J’avoue que c’est avec un bonheur extrême que j’ai salué la grande paroi blanche et perpendiculaire du rocher de Nam-Hou, en face de la rivière du même nom, à quelques heures de Luang-Prabang. A belle hauteur, sous des rochers déchirés qui semblent lui faire un baldaquin, s’enfonce une grotte bouddhique très vénérée. Un escalier escarpé, coupé de pentes périlleuses, mène au célèbre sanctuaire de Pak-Hou[1], décrit jadis par Francis Garnier. Il est composé d’une seule salle, peu profonde, encombrée de bouddhas, et précédée d’une sorte de balustrade creusée dans la pierre. La différence normale des crues est de 10 à 12 mètres, et, dans la saison des hautes eaux, le Mékong vient baigner l’escalier de la pagode. Le même jour, par un beau clair de lune, j’abordais joyeusement Luang-Prabang, à quelque six mètres au-dessous des grands escaliers de pierre qui forment, lors de la crue, un débarcadère de haute mine.

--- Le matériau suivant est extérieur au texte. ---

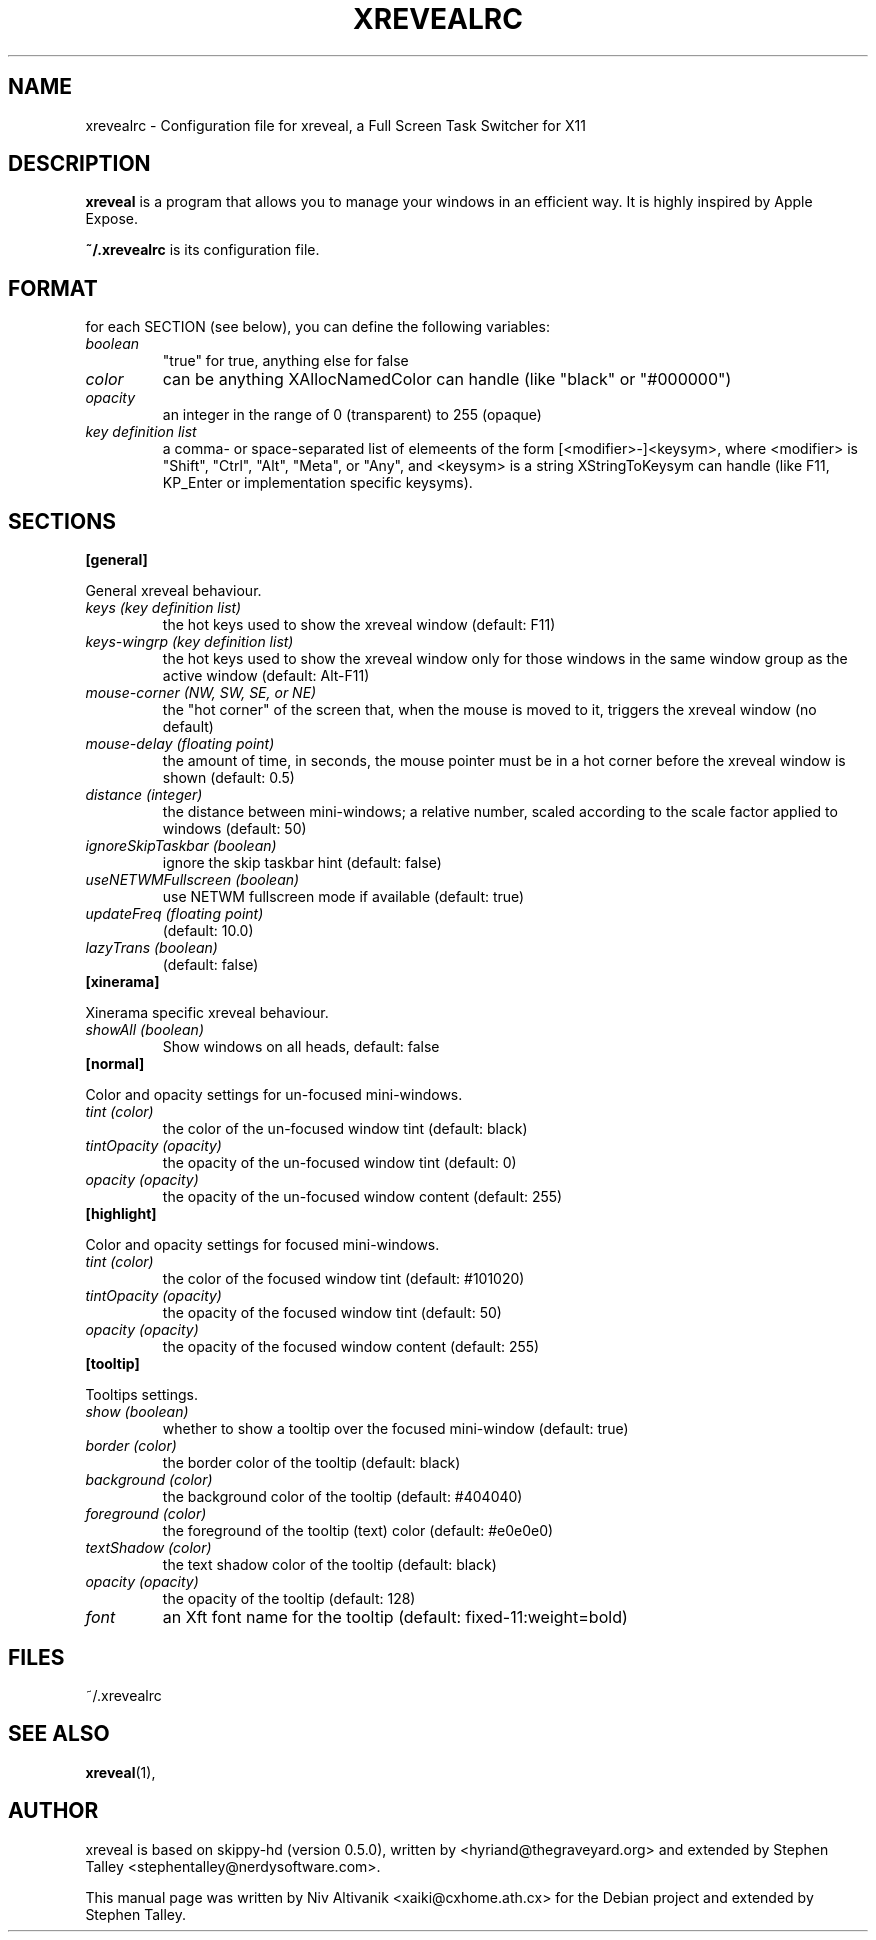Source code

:.\"                                      Hey, EMACS: -*- nroff -*-
.\" 
.\"   This manpage is free software; you can redistribute it and/or modify
.\"   it under the terms of the GNU General Public License as published by
.\"   the Free Software Foundation; version 2 dated June, 1991.
.\"
.\"   This package is distributed in the hope that it will be useful,
.\"   but WITHOUT ANY WARRANTY; without even the implied warranty of
.\"   MERCHANTABILITY or FITNESS FOR A PARTICULAR PURPOSE.  See the
.\"   GNU General Public License for more details.
.\"
.\"   You should have received a copy of the GNU General Public License
.\"   along with this package; if not, write to the Free Software
.\"   Foundation, Inc., 59 Temple Place - Suite 330, Boston, MA
.\"   02111-1307, USA.
.\"
.\"  On Debian systems, the complete text of the GNU General Public
.\"  License can be found in the file `/usr/share/common-licenses/GPL'.
.\"
.\" First parameter, NAME, should be all caps
.\" Second parameter, SECTION, should be 1-8, maybe w/ subsection
.\" other parameters are allowed: see man(7), man(1)
.TH XREVEALRC 5 "December  6, 2004"
.\" Please adjust this date whenever revising the manpage.
.\"
.\" Some roff macros, for reference:
.\" .nh        disable hyphenation
.\" .hy        enable hyphenation
.\" .ad l      left justify
.\" .ad b      justify to both left and right margins
.\" .nf        disable filling
.\" .fi        enable filling
.\" .br        insert line break
.\" .sp <n>    insert n+1 empty lines
.\" for manpage-specific macros, see man(7)
.SH NAME
xrevealrc \- Configuration file for xreveal, a Full Screen Task Switcher for X11
.SH DESCRIPTION
.\" TeX users may be more comfortable with the \fB<whatever>\fP and
.\" \fI<whatever>\fP escape sequences to invode bold face and italics, 
.\" respectively.
\fBxreveal\fP is a program that allows you to manage your windows in an
efficient way. It is highly inspired by Apple Expose.

\fB~/.xrevealrc\fP is its configuration file.

.SH FORMAT
for each SECTION (see below), you can define the following variables:

.TP
.IR boolean 
"true" for true, anything else for false
.TP
.IR color 
can be anything XAllocNamedColor can handle (like "black" or "#000000")
.TP
.IR opacity 
an integer in the range of 0 (transparent) to 255 (opaque)
.TP
.IR "key definition list"
a comma- or space-separated list of elemeents of the form [<modifier>-]<keysym>,
where <modifier> is "Shift", "Ctrl", "Alt", "Meta", or "Any", and <keysym> is a
string XStringToKeysym can handle (like F11, KP_Enter or implementation specific
keysyms).
.SH SECTIONS
.BR [general]
.PP
General xreveal behaviour.
.PP
.TP
.IR "keys (key definition list)"
the hot keys used to show the xreveal window (default: F11)
.TP
.IR "keys-wingrp (key definition list)"
the hot keys used to show the xreveal window only for those windows in the same
window group as the active window (default: Alt-F11)
.TP
.IR "mouse-corner (NW, SW, SE, or NE)"
the "hot corner" of the screen that, when the mouse
is moved to it, triggers the xreveal window (no default)
.TP
.IR "mouse-delay (floating point)"
the amount of time, in seconds, the mouse pointer must be in a hot corner before
the xreveal window is shown (default: 0.5)
.TP
.IR "distance (integer)"
the distance between mini-windows; a relative number, scaled according to the
scale factor applied to windows (default: 50)
.TP
.IR "ignoreSkipTaskbar (boolean)"
ignore the skip taskbar hint (default: false)
.TP
.IR "useNETWMFullscreen (boolean)"
use NETWM fullscreen mode if available (default: true)
.TP
.IR "updateFreq (floating point)"
(default: 10.0)
.TP
.IR "lazyTrans (boolean)"
(default: false)
.TP
.BR [xinerama]
.PP
Xinerama specific xreveal behaviour.
.PP
.TP
.IR "showAll (boolean)"
Show windows on all heads, default: false
.TP
.BR [normal]
.PP
Color and opacity settings for un-focused mini-windows.
.PP
.TP
.IR "tint (color)"
the color of the un-focused window tint (default: black)
.TP
.IR "tintOpacity (opacity)"
the opacity of the un-focused window tint (default: 0)
.TP
.IR "opacity (opacity)"
the opacity of the un-focused window content (default: 255)
.TP
.BR [highlight]
.PP
Color and opacity settings for focused mini-windows.
.PP
.TP
.IR "tint (color)"
the color of the focused window tint (default: #101020)
.TP
.IR "tintOpacity (opacity)"
the opacity of the focused window tint (default: 50)
.TP
.IR "opacity (opacity)"
the opacity of the focused window content (default: 255)
.TP
.BR [tooltip]
.PP
Tooltips settings.
.PP
.TP
.IR "show (boolean)"
whether to show a tooltip over the focused mini-window (default: true)
.TP
.IR "border (color)"
the border color of the tooltip (default: black)
.TP
.IR "background (color)"
the background color of the tooltip (default: #404040)
.TP
.IR "foreground (color)"
the foreground of the tooltip (text) color (default: #e0e0e0)
.TP
.IR "textShadow (color)"
the text shadow color of the tooltip (default: black)
.TP
.IR "opacity (opacity)"
the opacity of the tooltip (default: 128)
.TP
.IR font
an Xft font name for the tooltip (default: fixed-11:weight=bold)

.SH FILES
~/.xrevealrc

.SH SEE ALSO
.BR xreveal (1),

.SH AUTHOR
xreveal is based on skippy-hd (version 0.5.0), written by
<hyriand@thegraveyard.org> and extended by Stephen Talley
<stephentalley@nerdysoftware.com>.

.PP
This manual page was written by Niv Altivanik <xaiki@cxhome.ath.cx>
for the Debian project and extended by Stephen Talley.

II. — LUANG-PRABANG, LES LAOTIENS ET L’ADMINISTRATION FRANÇAISE

C’est vraiment une gracieuse et aimable petite ville, à la fois capitale du royaume de Luang-Prabang, et centre administratif du haut Laos. La ville royale du Prabang, — ainsi nommée d’un bouddha fameux, — est enlourée d’eau de trois côtés par le Mékong et le Nam-Kane. Cette dernière rivière la divise en deux parties très inégales, et décrit un curieux détour avant de se jeter dans le grand fleuve. Luang-Prabang est bâti sur un plan régulier et prend l’aspect d’une cité importante lorsqu’on le contemple du Tiomsi, monticule rocheux et verdoyant, dressé presque à pic au-dessus de la ville. Un escalier droit et vertigineux monte d’un seul jet au sommet du Tiomsi, que couronne un Tut en ruine. Quelques bonzes gardent la vieille pagode appelée Ouate-Pouhsi[2] qui domine un merveilleux panorama. Deux grandes rues parallèles au fleuve, coupées à angle droit

  1. Pak veut dire embouchure.
  2. Ouate, Wat, en laotien, en siamois et en birman, signifie pagode.